Tuesday, May 10, 2011

Eating media lunch #3

To Wintec for lunch with John Campbell, bloggers Cameron Slater aka Whale Oil, Martyn “Bomber” Bradbury and Phoebe Fletcher aka Tumeke, and about a hundred other people: distinguished elderly media types, current practitioners and students of Wintec’s journalism course. And me.

The invitation was headed “Bringing you the proud media tradition of the free lunch” and promised:
TV3’s John Campbell is one of New Zealand’s best known TV journalists. From Corn Gate to moon men, John Campbell has led current affairs in NZ for over a decade. He will be the first speaker in the Wintec School of Journalism’s ‘Media Bites’ lunch to be held this year on campus, midday Tuesday 10 May 2011. John will be discussing the topic, ‘From moon men to deputy leaders’ homes at 2am – is NZ TV journalism creating heat or light?’ One of the most articulate voices within NZ journalism will passionately defend his craft against multiple criticisms of trials by lazy media. There will be a question and answer session after his speech for students and media groupies alike to bathe in John’s radiant media glow followed by a sumptuous two course lunch.
“Radiant media glow”. I had to see this.

When I arrived Cameron Slater was madly texting while talking to Martyn Bradbury.

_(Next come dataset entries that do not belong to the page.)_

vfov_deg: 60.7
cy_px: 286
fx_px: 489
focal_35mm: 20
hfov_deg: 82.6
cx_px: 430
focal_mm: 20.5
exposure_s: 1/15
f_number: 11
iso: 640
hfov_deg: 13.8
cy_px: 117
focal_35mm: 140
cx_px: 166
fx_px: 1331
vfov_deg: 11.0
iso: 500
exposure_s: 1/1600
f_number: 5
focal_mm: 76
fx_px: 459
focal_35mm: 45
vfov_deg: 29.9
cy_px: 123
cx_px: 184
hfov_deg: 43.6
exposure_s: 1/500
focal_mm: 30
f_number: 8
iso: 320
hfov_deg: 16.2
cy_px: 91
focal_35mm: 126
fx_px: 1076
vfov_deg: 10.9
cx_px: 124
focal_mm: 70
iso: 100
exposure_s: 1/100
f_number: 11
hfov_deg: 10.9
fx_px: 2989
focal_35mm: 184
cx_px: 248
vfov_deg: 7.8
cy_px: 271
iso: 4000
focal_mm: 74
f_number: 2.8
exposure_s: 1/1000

Phoebe Fletcher was madly texting too. The guy from Radio Samoa who was between them leaned over and said, “I bet they’re texting each other.”

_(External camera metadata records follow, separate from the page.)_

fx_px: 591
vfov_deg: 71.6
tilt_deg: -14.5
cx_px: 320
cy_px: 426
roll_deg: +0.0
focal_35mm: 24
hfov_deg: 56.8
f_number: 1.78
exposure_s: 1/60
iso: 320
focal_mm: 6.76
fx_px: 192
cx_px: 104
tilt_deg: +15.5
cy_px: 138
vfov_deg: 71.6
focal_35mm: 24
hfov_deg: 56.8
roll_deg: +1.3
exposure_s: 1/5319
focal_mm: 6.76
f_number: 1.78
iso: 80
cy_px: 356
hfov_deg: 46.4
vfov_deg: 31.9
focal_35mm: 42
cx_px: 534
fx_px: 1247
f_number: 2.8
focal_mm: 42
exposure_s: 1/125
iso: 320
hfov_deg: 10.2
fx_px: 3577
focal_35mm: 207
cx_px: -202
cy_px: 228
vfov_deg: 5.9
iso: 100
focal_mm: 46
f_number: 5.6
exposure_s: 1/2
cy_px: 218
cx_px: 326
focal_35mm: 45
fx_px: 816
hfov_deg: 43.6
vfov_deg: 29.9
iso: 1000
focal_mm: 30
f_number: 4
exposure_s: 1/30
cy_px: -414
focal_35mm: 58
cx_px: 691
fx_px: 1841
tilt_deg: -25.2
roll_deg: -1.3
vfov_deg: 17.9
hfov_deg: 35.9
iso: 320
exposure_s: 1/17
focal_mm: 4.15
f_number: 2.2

But no, Phoebe was dealing with her students and Cameron was busy pulling the wings off Trevor Mallard, or so it seemed. Even Martyn , who dresses very much to the left, whereas Cameron dresses very much to the right, was aghast at what new folly Mallard had committed. Then Cameron announced he was going duck shooting at the weekend. I made the obvious joke. And hoped that Cameron too was joking.

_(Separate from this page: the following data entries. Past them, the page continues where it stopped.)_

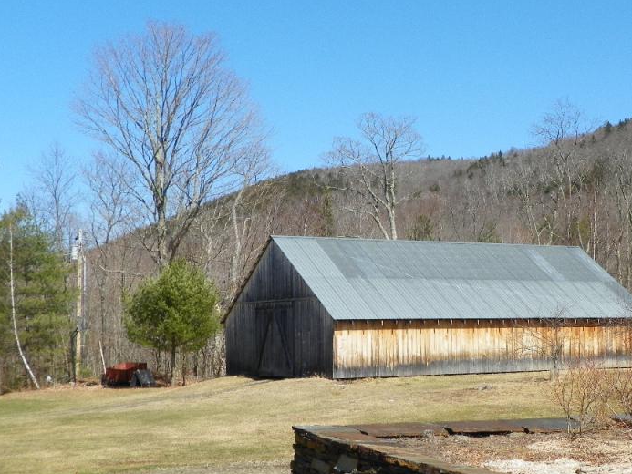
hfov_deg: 29.4
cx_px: 463
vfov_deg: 22.6
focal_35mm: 65
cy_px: 287
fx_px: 1187
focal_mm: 7.9
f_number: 5
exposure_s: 1/250
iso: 64
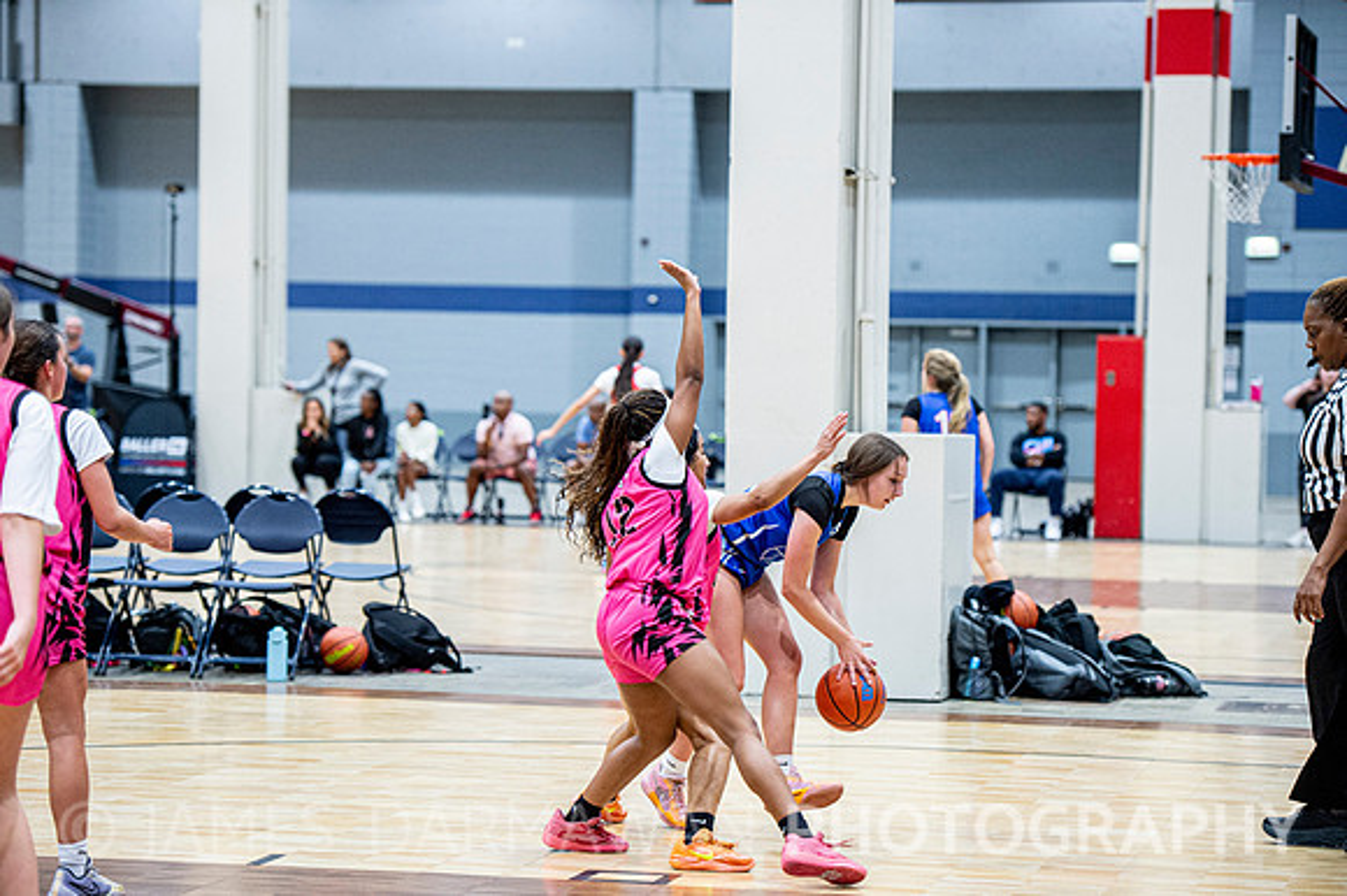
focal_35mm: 105
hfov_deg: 19.5
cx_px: 674
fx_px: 3926
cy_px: 448
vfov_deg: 13.0
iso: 2000
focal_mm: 105
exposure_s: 1/400
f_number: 2.8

And so to lunch. John Campbell spoke for an hour to the glory of John Campbell but that’s all right – by the standards of New Zealand television in 2011 his programme is very good and he is a proper journalist, unlike Paul Holmes and Michael Laws whom we endured last year. And John was rightly enthusiastic about what good journalism is and how much fun it is when you’re doing it well. Hard, yes, but fun. He did a fluent hour without notes which was amazing. I did like him talking about how good Carol Hirschfeld was as – not sure whether producer or editor, I don’t know this side of TV – but let’s say a shaper of stories and he said he thought it was because she had been a sub-editor at the Auckland Star and subs learn how to shape stories. I agree. The subs at the Star were brilliant. (At least two of us were. I used to sit opposite Carol. I have had worse jobs.) I have never, ever before heard a high-profile journalist praise the sub-editing function. It was a very generous thing to do.

On a personal note: after lunch, a totally New Zealandy moment. Wouldn’t happen anywhere else, I reckon. A Wintec journalism tutor came up to me, peered at my name-tag and said “Do you remember much of your childhood?” I peered at her name-tag and OMG she was the older sister of my best friend at Greerton Primary, which then was on the rural edge of Tauranga. I spent most afternoons at their house. This is nearly 50 years ago. No, it is 50 years ago. He and I played in the bulrushes in the gully below. I had seen Anne Beston’s byline in the Herald for maybe 20 years and never connected her with Tauranga and my childhood. I think that in New Zealand we should assume that if the name registers, it is the person you think it might be.


GV said...

What, no Lisa this year?

Stephen Stratford said...

Sadly, no. On the other hand there was no Paul Holmes or Michael Laws either so on balance we were ahead.